Bone marrow suppression is a common side effect after [¹⁷⁷Lu]Lu-DOTATATE treatment of neuroendocrine neoplasms. Neuroendocrine neoplasms share expression of somatostatin receptor type 2 with CD34-positive hematopoietic progenitor cells, potentially leading to active uptake in the radiosensitive red marrow region where these cells are located. This study aimed to identify and quantify specific red marrow uptake using SPECT/CT images collected after the first treatment cycle. Methods: Seventeen patients diagnosed with neuroendocrine neoplasms were treated with [¹⁷⁷Lu]Lu-DOTATATE. Seven of them had confirmed bone metastases.
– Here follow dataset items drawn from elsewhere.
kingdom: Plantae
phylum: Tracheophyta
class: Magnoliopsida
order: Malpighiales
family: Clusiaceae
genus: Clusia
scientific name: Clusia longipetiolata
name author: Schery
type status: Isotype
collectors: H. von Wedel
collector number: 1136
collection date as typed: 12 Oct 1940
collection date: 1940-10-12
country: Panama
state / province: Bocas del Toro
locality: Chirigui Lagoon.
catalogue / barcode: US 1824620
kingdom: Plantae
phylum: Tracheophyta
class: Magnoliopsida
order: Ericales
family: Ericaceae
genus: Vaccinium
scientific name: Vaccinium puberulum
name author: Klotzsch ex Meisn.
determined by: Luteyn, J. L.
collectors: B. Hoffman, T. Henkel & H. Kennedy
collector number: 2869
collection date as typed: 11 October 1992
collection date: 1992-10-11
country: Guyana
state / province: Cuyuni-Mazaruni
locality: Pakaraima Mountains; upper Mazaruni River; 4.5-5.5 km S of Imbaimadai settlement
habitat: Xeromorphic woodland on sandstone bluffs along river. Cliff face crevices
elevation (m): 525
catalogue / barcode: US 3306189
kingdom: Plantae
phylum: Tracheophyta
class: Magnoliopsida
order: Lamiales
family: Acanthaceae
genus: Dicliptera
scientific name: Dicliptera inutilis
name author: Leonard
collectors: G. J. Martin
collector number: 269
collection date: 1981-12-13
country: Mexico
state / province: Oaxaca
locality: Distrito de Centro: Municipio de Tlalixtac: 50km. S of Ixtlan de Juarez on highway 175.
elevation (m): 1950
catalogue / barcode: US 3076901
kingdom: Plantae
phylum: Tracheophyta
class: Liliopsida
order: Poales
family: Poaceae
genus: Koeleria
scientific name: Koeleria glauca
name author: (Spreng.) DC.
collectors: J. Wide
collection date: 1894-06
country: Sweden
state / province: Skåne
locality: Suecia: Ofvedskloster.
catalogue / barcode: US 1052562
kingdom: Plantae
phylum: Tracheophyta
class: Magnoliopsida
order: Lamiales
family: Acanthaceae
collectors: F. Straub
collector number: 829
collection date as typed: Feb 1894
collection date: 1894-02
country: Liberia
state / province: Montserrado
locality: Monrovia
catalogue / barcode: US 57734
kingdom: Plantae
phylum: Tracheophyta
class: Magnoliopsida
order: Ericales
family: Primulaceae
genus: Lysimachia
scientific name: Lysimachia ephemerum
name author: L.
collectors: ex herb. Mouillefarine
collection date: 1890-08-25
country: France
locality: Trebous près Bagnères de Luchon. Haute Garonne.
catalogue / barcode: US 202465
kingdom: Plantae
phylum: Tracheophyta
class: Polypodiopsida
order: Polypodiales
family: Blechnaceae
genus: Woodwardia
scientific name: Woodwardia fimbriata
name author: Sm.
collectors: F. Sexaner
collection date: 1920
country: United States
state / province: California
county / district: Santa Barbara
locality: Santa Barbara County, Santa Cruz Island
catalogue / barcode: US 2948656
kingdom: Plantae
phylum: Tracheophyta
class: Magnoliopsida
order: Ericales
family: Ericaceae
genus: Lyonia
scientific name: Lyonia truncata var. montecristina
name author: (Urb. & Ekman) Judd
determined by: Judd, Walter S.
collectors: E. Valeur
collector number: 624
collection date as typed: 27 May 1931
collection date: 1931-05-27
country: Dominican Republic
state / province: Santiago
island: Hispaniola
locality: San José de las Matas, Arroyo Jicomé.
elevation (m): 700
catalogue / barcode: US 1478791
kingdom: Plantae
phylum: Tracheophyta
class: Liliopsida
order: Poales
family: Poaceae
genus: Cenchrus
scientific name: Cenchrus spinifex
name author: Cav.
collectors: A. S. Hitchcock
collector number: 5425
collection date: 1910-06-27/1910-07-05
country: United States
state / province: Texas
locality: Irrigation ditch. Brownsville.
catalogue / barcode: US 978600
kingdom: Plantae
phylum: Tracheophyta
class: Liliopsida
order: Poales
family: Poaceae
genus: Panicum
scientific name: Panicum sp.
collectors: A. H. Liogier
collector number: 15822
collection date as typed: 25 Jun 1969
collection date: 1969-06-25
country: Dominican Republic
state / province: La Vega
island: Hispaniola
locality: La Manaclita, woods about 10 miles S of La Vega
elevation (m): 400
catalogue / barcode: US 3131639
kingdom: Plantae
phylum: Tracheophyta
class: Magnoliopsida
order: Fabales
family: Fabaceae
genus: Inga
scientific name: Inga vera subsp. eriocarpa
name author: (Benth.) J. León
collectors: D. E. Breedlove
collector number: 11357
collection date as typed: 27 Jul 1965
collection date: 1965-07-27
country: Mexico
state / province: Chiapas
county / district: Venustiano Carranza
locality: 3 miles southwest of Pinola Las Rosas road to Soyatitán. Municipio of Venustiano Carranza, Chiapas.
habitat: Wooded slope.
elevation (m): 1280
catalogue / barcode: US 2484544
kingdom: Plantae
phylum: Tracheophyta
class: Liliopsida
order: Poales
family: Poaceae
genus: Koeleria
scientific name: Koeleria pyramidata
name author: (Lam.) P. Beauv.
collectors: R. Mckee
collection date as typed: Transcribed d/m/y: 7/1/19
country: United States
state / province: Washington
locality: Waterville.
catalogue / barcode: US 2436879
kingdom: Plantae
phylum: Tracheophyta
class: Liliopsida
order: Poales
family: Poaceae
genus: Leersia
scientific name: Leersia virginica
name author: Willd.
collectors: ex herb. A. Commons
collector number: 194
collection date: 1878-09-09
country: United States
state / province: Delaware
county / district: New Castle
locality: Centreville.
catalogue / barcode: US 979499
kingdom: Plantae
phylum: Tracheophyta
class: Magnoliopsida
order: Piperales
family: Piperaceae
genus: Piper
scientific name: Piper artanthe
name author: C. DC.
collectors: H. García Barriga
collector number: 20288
After the first treatment cycle, each patient went through 4 SPECT/CT imaging sessions 4, 24, 48, and 168 h after administration. Monte Carlo-based reconstructions were used to quantify activity concentrations in tumors and multiple skeletal sites presumed to house red marrow: the T9-L5 vertebrae and the ilium portion of the hip bones. The activity concentration from the descending aorta was used as input in a compartment model intended to establish a pure red marrow biodistribution by separating the nonspecific blood-based contribution from the specific activity concentration in red marrow. The biodistributions from the compartment model were used to perform red marrow dosimetry at each skeletal site. Results: Increased uptake of [¹⁷⁷Lu]Lu-DOTATATE was observed in the T9-L5 vertebrae and hip bones in all 17 patients compared with activity concentrations in the aorta. The mean specific red marrow uptake was 49% (range, 0%-93%) higher than the nonspecific uptake. The median (±SD) total absorbed dose to the red marrow was 0.056 ± 0.023 Gy/GBq and 0.043 ± 0.022 Gy/GBq for the mean of all vertebrae and hip bones, respectively. The patients with bone metastases had an absorbed dose of 0.085 ± 0.046 Gy/GBq and 0.069 ± 0.033 Gy/GBq for the vertebrae and hip bones, respectively. The red marrow elimination phase was statistically slower in patients with fast tumor elimination, which is in line with transferrin transport of ¹⁷⁷Lu back to the red marrow. Conclusion: Our results suggest that specific red marrow uptake of [¹⁷⁷Lu]Lu-DOTATATE is in line with observations of somatostatin receptor type 2-expressing hematopoietic progenitor cells within the bone marrow. Blood-based dosimetry methods fail to account for the prolonged elimination of specific uptake and underestimate the absorbed dose to red marrow.